Extracted data entries
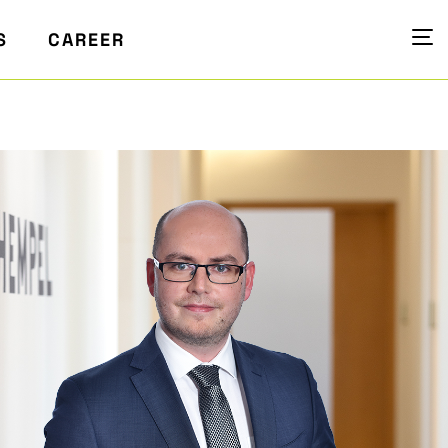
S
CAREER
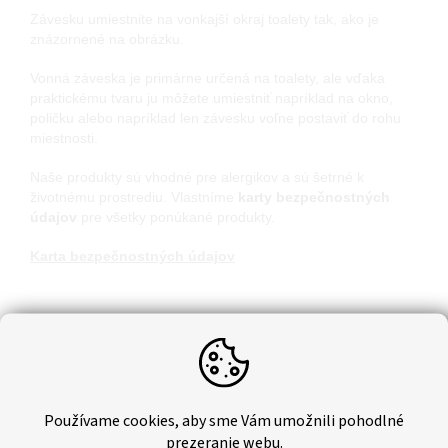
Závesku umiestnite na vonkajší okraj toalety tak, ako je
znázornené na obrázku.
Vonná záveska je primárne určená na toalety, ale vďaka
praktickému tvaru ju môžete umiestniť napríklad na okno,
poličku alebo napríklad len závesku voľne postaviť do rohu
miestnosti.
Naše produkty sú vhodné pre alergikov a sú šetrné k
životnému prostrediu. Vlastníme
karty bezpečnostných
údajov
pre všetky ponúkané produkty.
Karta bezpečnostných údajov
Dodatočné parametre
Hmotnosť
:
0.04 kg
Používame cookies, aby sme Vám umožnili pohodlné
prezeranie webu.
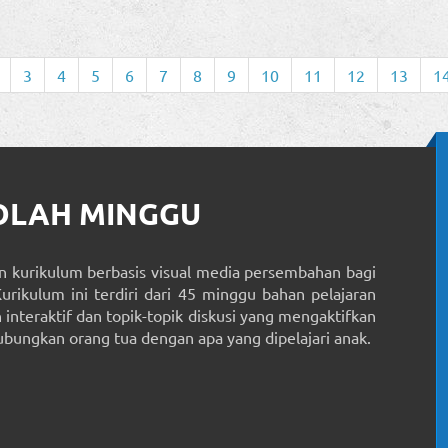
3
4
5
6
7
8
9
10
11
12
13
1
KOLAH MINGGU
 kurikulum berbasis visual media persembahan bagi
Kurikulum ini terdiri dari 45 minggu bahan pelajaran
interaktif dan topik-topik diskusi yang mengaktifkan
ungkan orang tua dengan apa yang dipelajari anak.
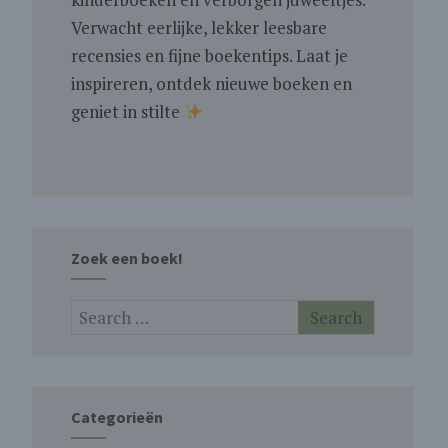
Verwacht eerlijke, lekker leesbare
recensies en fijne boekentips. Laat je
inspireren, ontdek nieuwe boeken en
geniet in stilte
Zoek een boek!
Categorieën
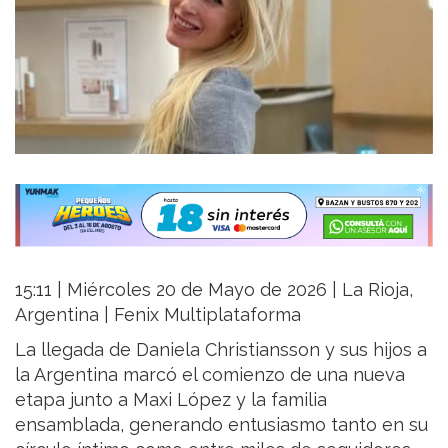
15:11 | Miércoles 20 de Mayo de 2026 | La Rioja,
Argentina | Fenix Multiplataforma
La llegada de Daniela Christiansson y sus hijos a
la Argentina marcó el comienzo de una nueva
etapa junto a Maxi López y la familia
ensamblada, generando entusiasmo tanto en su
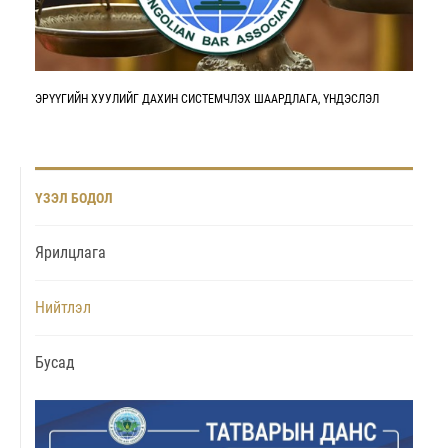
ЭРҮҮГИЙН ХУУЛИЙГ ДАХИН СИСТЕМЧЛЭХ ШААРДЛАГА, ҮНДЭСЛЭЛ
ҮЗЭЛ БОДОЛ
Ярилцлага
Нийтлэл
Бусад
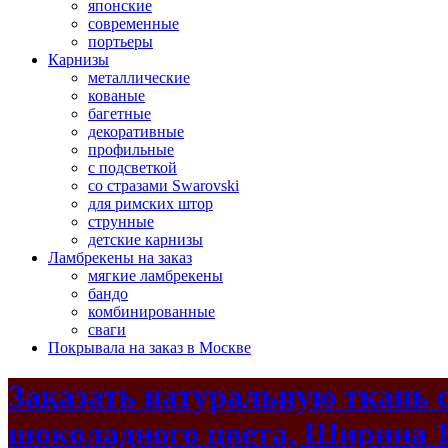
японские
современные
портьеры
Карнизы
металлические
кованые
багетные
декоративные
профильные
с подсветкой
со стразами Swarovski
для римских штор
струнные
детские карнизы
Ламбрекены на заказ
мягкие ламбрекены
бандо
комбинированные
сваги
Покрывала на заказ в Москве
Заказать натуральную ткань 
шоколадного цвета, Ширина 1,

**Request**
Each record has to be set down verbatim, and the pictures must not appear in the copy.

**Result**
S
CAREER
Závesku umiestnite na vonkajší okraj toalety tak, ako je
znázornené na obrázku.
Vonná záveska je primárne určená na toalety, ale vďaka
praktickému tvaru ju môžete umiestniť napríklad na okno,
poličku alebo napríklad len závesku voľne postaviť do rohu
miestnosti.
Naše produkty sú vhodné pre alergikov a sú šetrné k
životnému prostrediu. Vlastníme
karty bezpečnostných
údajov
pre všetky ponúkané produkty.
Karta bezpečnostných údajov
Dodatočné parametre
Hmotnosť
:
0.04 kg
Používame cookies, aby sme Vám umožnili pohodlné
prezeranie webu.
3
4
5
6
7
8
9
10
11
12
13
1
KOLAH MINGGU
 kurikulum berbasis visual media persembahan bagi
Kurikulum ini terdiri dari 45 minggu bahan pelajaran
interaktif dan topik-topik diskusi yang mengaktifkan
ungkan orang tua dengan apa yang dipelajari anak.
Verwacht eerlijke, lekker leesbare
recensies en fijne boekentips. Laat je
inspireren, ontdek nieuwe boeken en
geniet in stilte
Zoek een boek!
Categorieën
15:11 | Miércoles 20 de Mayo de 2026 | La Rioja,
Argentina | Fenix Multiplataforma
La llegada de Daniela Christiansson y sus hijos a
la Argentina marcó el comienzo de una nueva
etapa junto a Maxi López y la familia
ensamblada, generando entusiasmo tanto en su
ЭРҮҮГИЙН ХУУЛИЙГ ДАХИН СИСТЕМЧЛЭХ ШААРДЛАГА, ҮНДЭСЛЭЛ
ҮЗЭЛ БОДОЛ
Ярилцлага
Нийтлэл
Бусад
японские
современные
портьеры
Карнизы
металлические
кованые
багетные
декоративные
профильные
с подсветкой
со стразами Swarovski
для римских штор
струнные
детские карнизы
Ламбрекены на заказ
мягкие ламбрекены
бандо
комбинированные
сваги
Покрывала на заказ в Москве
Заказать натуральную ткань 
шоколадного цвета, Ширина 1,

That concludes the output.